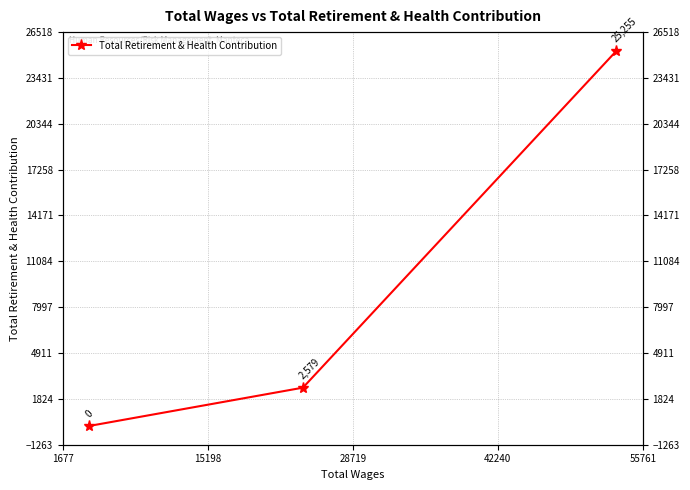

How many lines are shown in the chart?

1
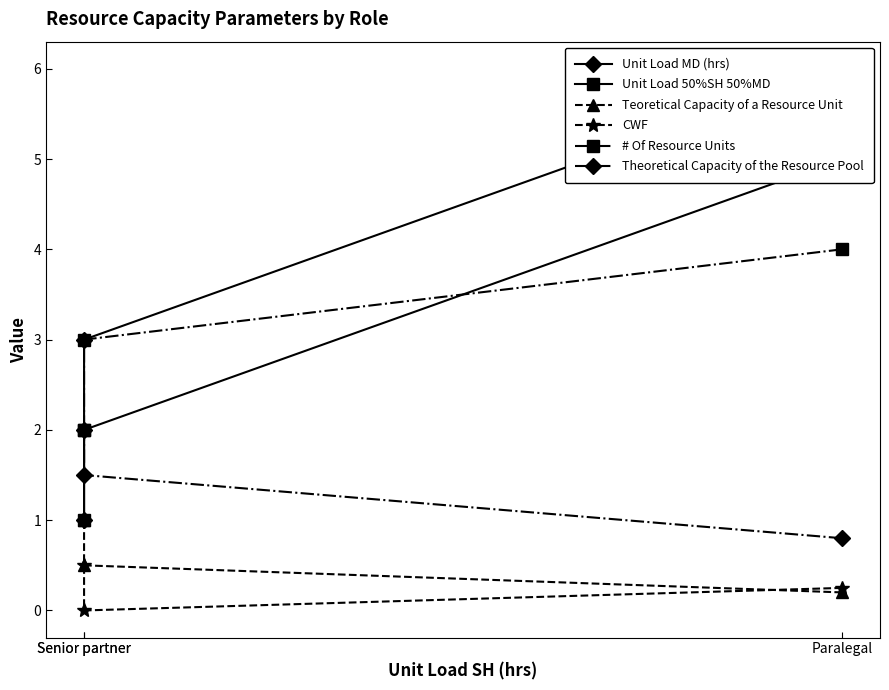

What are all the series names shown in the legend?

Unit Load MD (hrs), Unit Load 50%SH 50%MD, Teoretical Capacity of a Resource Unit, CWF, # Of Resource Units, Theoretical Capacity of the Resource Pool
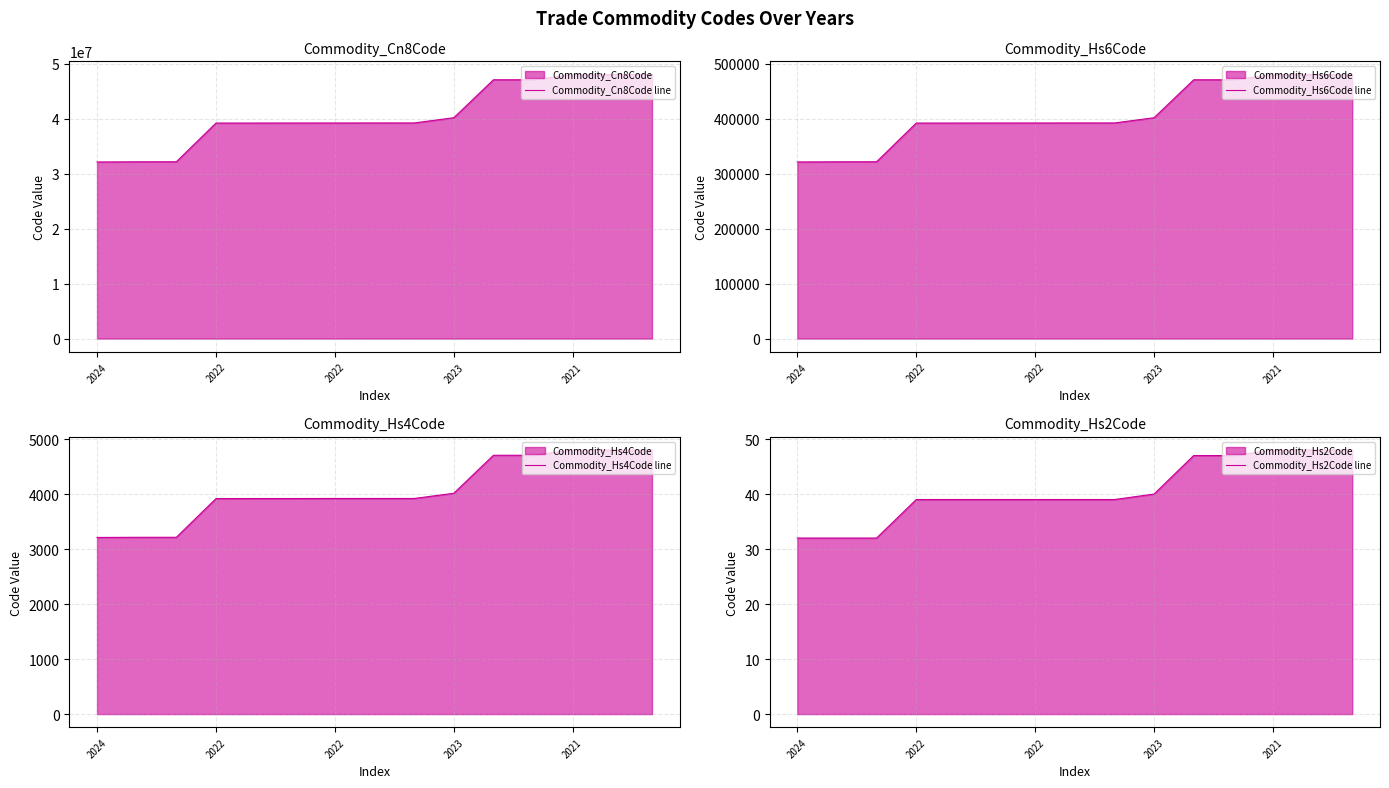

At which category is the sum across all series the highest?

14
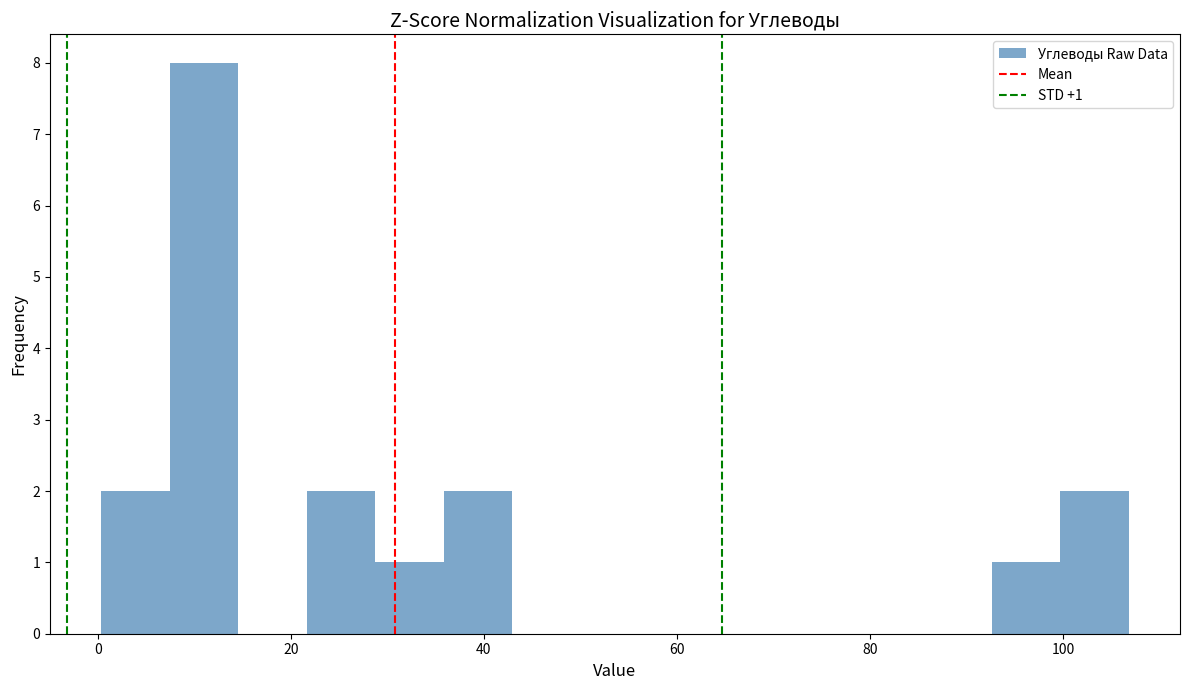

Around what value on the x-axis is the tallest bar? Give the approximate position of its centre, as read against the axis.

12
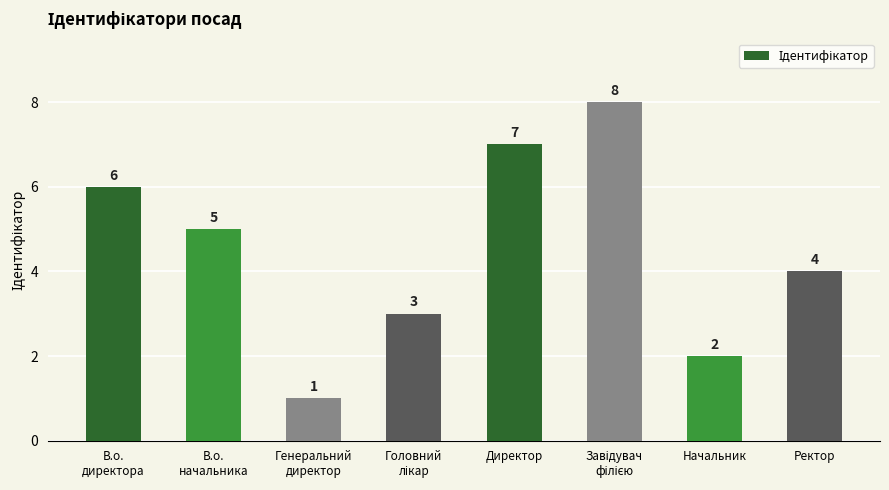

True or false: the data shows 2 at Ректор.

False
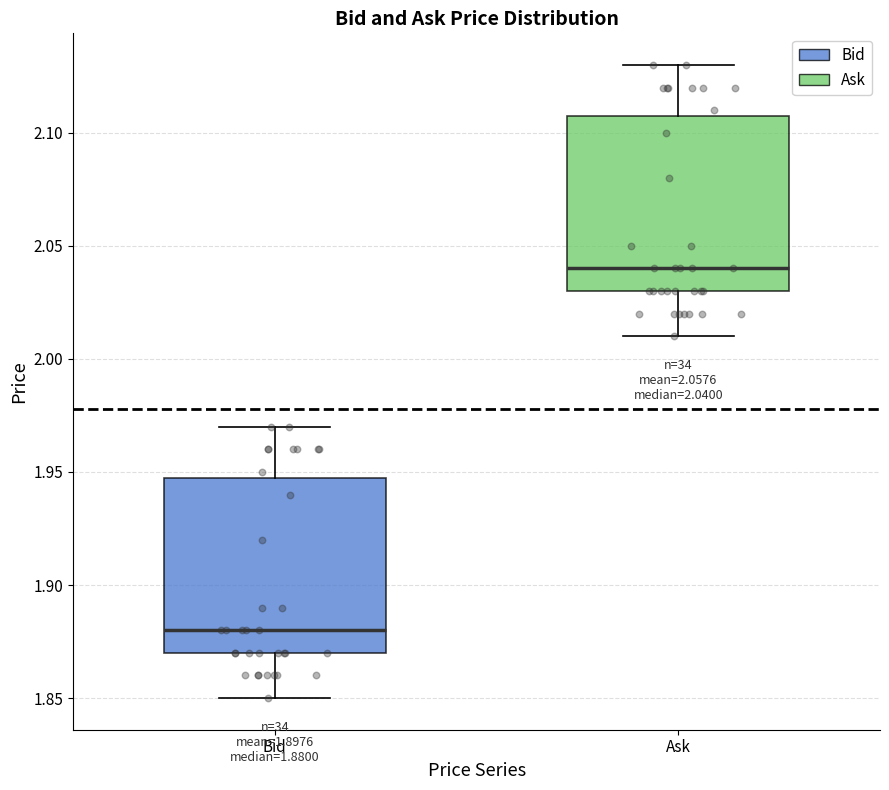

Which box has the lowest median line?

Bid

───

## Task brief
Copy the entire listing above word for word, but leave out the pictures.

## Solution below
How many lines are shown in the chart?

1

What are all the series names shown in the legend?

Unit Load MD (hrs), Unit Load 50%SH 50%MD, Teoretical Capacity of a Resource Unit, CWF, # Of Resource Units, Theoretical Capacity of the Resource Pool

At which category is the sum across all series the highest?

14

Around what value on the x-axis is the tallest bar? Give the approximate position of its centre, as read against the axis.

12

True or false: the data shows 2 at Ректор.

False

Which box has the lowest median line?

Bid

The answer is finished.